▶ 所附文章

.....

Bitbucket Runners on K8s
Atlassian 在 2021年 9月宣布可以用於 bitbucket pipeline 的自託管Runners ?
Background
公司內部主要使用Bitbucket cloud 作為代碼託管平台,前陣子被assign了任務~目標是要省錢,因此survey了bitbucket runner,並將它實踐上production。
Introduction
Bitbucket runner 分為兩種級別:
repo runner
- 僅該repo 可使用workspace runner
- 所有workspace的repo 可以一起使用
Pros:
- 可以訪問內網的數據庫 - 將runner 埋在自己的環境中訪問自己數據庫為pipeline使用,這是相對使用cloud pipeline來說更為安全的做法
- 擁有更大的資源 - cloud pipeline 開的機器有限制,如果需要更大的資源可以使用runner來完成
How to run?
以workspace level runner來說:
Step1: 訪問下面的網址,其中將workspace_name 替換成自己的workspace。
https://bitbucket.org/<workspace_name>/workspace/settings/addon/admin/pipelines/account-runners
Step2: 按下Add runner,並幫他取個名字,然後按下next
Step3: 會出現以下的字串,請妥善保留這些字串
-> ACCOUNT_UUID
RUNNER_UUID
OAUTH_CLIENT_ID
OAUTH_CLIENT_SECRET
# copy this command with the token to run on the command line
docker container run -it -v /tmp:/tmp -v /var/run/docker.sock:/var/run/docker.sock -v /var/lib/docker/containers:/var/lib/docker/containers:ro \
-e ACCOUNT_UUID={__ACCOUNT_UUID__} \
-e RUNNER_UUID={__RUNNER_UUID__} \
-e RUNTIME_PREREQUISITES_ENABLED=true \
-e OAUTH_CLIENT_ID={__OAUTH_CLIENT_ID__} \
-e OAUTH_CLIENT_SECRET={__OAUTH_CLIENT_SECRET__} \
-e WORKING_DIRECTORY=/tmp \
--name runner-df17339e-7684-5bbf-b268-dc57b2c5a58d \
docker-public.packages.atlassian.com/sox/atlassian/bitbucket-pipelines-runner:1
Step4: Deploy on k8s
# create namespace
kubectl create namespace bitbucket-runner
# apply yaml
kubectl -n bitbucket-runner apply -f secrets.yaml
kubectl -n bitbucket-runner apply -f job.yaml
順利的話會看到bitbucket runner 處於running的狀態?

.....

▶ 原始資料
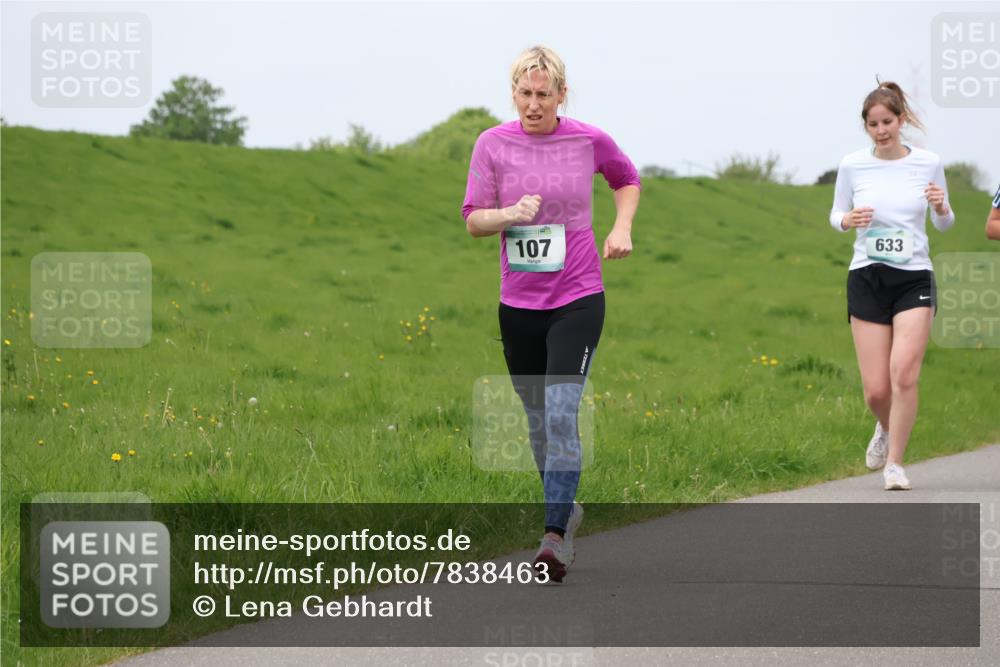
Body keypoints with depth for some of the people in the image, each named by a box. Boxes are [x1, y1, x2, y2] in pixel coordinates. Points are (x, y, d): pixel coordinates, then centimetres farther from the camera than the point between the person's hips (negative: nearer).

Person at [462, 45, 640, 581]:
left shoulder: (589, 140, -3)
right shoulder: (493, 144, -2)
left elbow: (627, 179, 18)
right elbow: (472, 220, 0)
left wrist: (621, 227, 2)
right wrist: (510, 214, -20)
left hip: (577, 300, -3)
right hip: (518, 305, 3)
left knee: (561, 416, -16)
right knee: (537, 421, 12)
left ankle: (554, 537, -17)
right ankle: (567, 508, 34)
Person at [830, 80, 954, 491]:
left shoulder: (928, 164, 0)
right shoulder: (852, 165, 0)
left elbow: (944, 224, 11)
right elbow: (836, 216, 12)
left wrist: (940, 207, -13)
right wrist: (848, 220, -12)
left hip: (914, 278, -1)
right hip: (867, 278, 1)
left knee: (904, 374, -18)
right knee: (876, 389, -2)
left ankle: (894, 464, -4)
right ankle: (886, 429, 34)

.....

▶ 工作說明
用兩句話概括這篇介紹在 K8s 上部署 Bitbucket Runner 的文章。 請只根據文章內容作答。

▶ 本題解答
文中公司以 Bitbucket Cloud 託管代碼,為了省錢而研究 Bitbucket runner 並將其用於 production;runner 分為 repo 與 workspace 兩種級別,優點是可以訪問內網數據庫,並擁有比 cloud pipeline 更大的資源。以 workspace 級別為例,先在設定頁面新增 runner,保存產生的 ACCOUNT_UUID、RUNNER_UUID、OAUTH_CLIENT_ID 和 OAUTH_CLIENT_SECRET,再用 kubectl 建立 namespace,並套用 secrets.yaml 與 job.yaml 部署到 K8s。